# Stall mat alternatives ?



## Darrin (Jul 11, 2011)

I don't think spray on would provide enough padding for full time stalling. If they have an outdoor area where they spend most their time it might be OK. Lots and lots of bedding can also compensate for lack of padding but that gets expensive and a pain to clean.


----------



## cakemom (Jul 4, 2010)

Ya know, my stalls are a base of sand under nice red clay, packed down. I keep shavings in my stalls over pelleted bedding and they work great.
_Posted via Mobile Device_


----------



## HagonNag (Jul 17, 2010)

About 8 years ago we purchased equifoam mats made by Dow Chemical company. They are lightweight and can be cut to fit. We put them in our two horse bumperpull mainly to help with road vibration. We're still using the same mats!
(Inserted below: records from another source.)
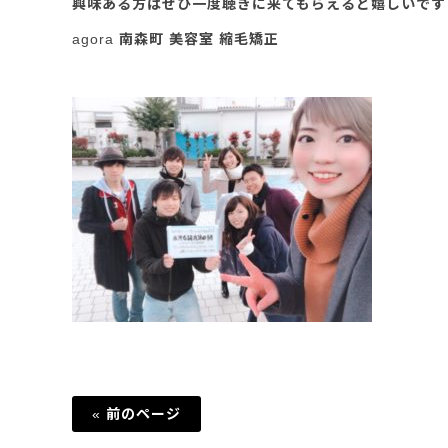
興味ある方はぜひ一度聴きに来てもらえると嬉しいです
agora 南森町 美容室 縮毛矯正
« 前のページ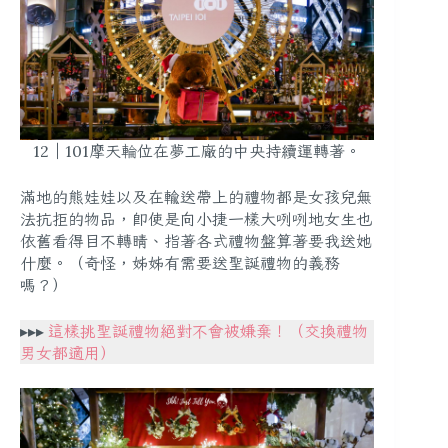
12｜101摩天輪位在夢工廠的中央持續運轉著。
滿地的熊娃娃以及在輸送帶上的禮物都是女孩兒無
法抗拒的物品，即使是向小捷一樣大咧咧地女生也
依舊看得目不轉睛、指著各式禮物盤算著要我送她
什麼。（奇怪，姊姊有需要送聖誕禮物的義務
嗎？）
▸▸▸
這樣挑聖誕禮物絕對不會被嫌棄！（交換禮物
男女都適用）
They clean easily, provide traction and soften the vibration from the road. We trailer at least once a week, sometimes for hours. Our horses come off rested, and they hop on again with absolutely no problems. No slipping or sliding. I'm not sure where you'd get this now, but you could probably google it. We LOVE our trailer pads and so does everyone who sees them and walks on them. It's a lot like a padded mat you'd put somewhere like a shop where you stand a lot.
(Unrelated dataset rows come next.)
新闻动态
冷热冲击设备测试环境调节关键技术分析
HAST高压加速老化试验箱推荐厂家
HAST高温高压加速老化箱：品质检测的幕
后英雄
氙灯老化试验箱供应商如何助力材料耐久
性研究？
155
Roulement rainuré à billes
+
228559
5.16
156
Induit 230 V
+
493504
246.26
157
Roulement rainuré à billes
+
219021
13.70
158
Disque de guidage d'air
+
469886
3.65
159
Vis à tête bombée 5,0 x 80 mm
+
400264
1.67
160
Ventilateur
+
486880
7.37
OOPS...I just realized you're talking stall mats and I'm talking trailer mats. Sorry.


----------



## ~*~anebel~*~ (Aug 21, 2008)

It is possible to get lighter mats than what are traditionally used in stalls.
Equimats North America - The Mats With A Revolutionary Design
Equi-Mats are very light, I have 3 that I haul to shows with me to put in my show stall. I'm a 120lb girl and I can easily move them around, although I do use a wheelbarrow for distances. I've had mine for almost 2 years. My horse's borium studs on his shoes did tear them up a bit, so they are not as durable as the heavy black mats. But they work and I know a few barns that have Equi-Mat installed and they are happy with them.


----------



## Joe4d (Sep 1, 2011)

my bad, I kinda messed that up, was actually refering to stall mats, as in inside a horse trailer,,, so actually trailer mats.


----------



## HagonNag (Jul 17, 2010)

Joe, the equifoam mats we use were actually developed for padding electronic equipment when it was shipped. Then some of the people at Dow started using it as floor mats when they were doing trade show --- and one of those people had horses! Eureka! They come in long, rectangular panels that you can lift and carry just like a foam panel and yet cut with a knife. And they are TOUGH. A lot of rodeo people use them because their horses are trailered all over. It really reduces leg fatigue. We trailer ours to trail ride and our horses are trailered every single week in a two horse bumper pull. We've never had any leg issues. Ever. These pads/mats really are amazing!!


----------



## Mingiz (Jan 29, 2009)

Even if you did the line X type in the trailer.I would still put something down. As I would think the horse shoes would gouge the liner..:wink: The equifoam mats sound nice...


----------